• _Dataset content_:
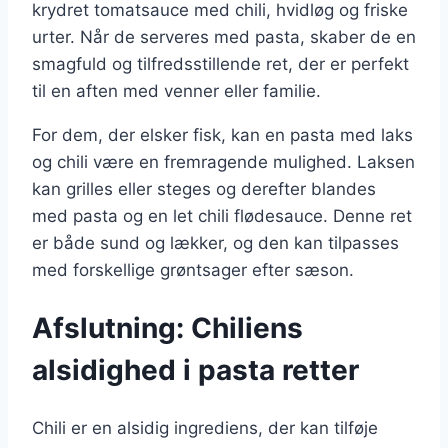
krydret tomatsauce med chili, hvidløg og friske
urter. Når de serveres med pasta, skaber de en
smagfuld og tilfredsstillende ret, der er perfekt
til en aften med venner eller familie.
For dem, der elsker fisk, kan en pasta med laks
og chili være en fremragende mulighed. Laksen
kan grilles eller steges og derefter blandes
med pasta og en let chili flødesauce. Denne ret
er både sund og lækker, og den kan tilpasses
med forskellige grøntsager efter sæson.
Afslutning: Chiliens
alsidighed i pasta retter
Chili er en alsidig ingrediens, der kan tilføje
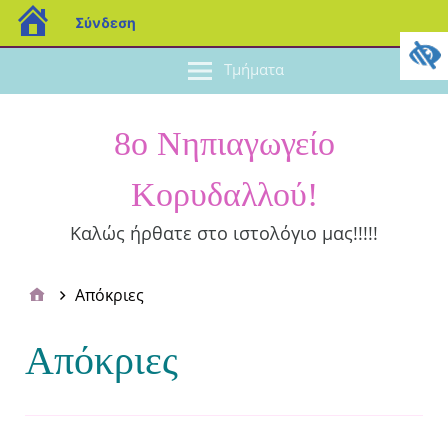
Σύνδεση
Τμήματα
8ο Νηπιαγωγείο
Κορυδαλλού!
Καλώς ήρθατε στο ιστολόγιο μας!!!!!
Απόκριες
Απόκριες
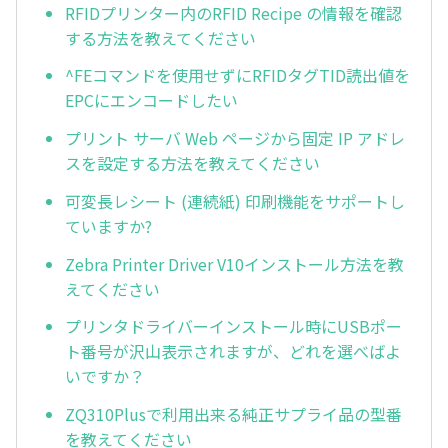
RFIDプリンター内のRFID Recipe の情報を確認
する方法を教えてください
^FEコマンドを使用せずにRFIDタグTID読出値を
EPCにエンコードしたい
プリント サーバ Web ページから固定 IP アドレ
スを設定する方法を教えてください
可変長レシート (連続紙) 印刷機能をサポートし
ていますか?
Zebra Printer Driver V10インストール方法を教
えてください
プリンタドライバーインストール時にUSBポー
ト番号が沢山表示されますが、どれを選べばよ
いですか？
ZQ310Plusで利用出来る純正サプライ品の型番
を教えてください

• _Your objective_: Repeat the material line for line. Pictures stay out of the copy.

• _Answer to this problem_:
krydret tomatsauce med chili, hvidløg og friske
urter. Når de serveres med pasta, skaber de en
smagfuld og tilfredsstillende ret, der er perfekt
til en aften med venner eller familie.
For dem, der elsker fisk, kan en pasta med laks
og chili være en fremragende mulighed. Laksen
kan grilles eller steges og derefter blandes
med pasta og en let chili flødesauce. Denne ret
er både sund og lækker, og den kan tilpasses
med forskellige grøntsager efter sæson.
Afslutning: Chiliens
alsidighed i pasta retter
Chili er en alsidig ingrediens, der kan tilføje
Σύνδεση
Τμήματα
8ο Νηπιαγωγείο
Κορυδαλλού!
Καλώς ήρθατε στο ιστολόγιο μας!!!!!
Απόκριες
Απόκριες
RFIDプリンター内のRFID Recipe の情報を確認
する方法を教えてください
^FEコマンドを使用せずにRFIDタグTID読出値を
EPCにエンコードしたい
プリント サーバ Web ページから固定 IP アドレ
スを設定する方法を教えてください
可変長レシート (連続紙) 印刷機能をサポートし
ていますか?
Zebra Printer Driver V10インストール方法を教
えてください
プリンタドライバーインストール時にUSBポー
ト番号が沢山表示されますが、どれを選べばよ
いですか？
ZQ310Plusで利用出来る純正サプライ品の型番
を教えてください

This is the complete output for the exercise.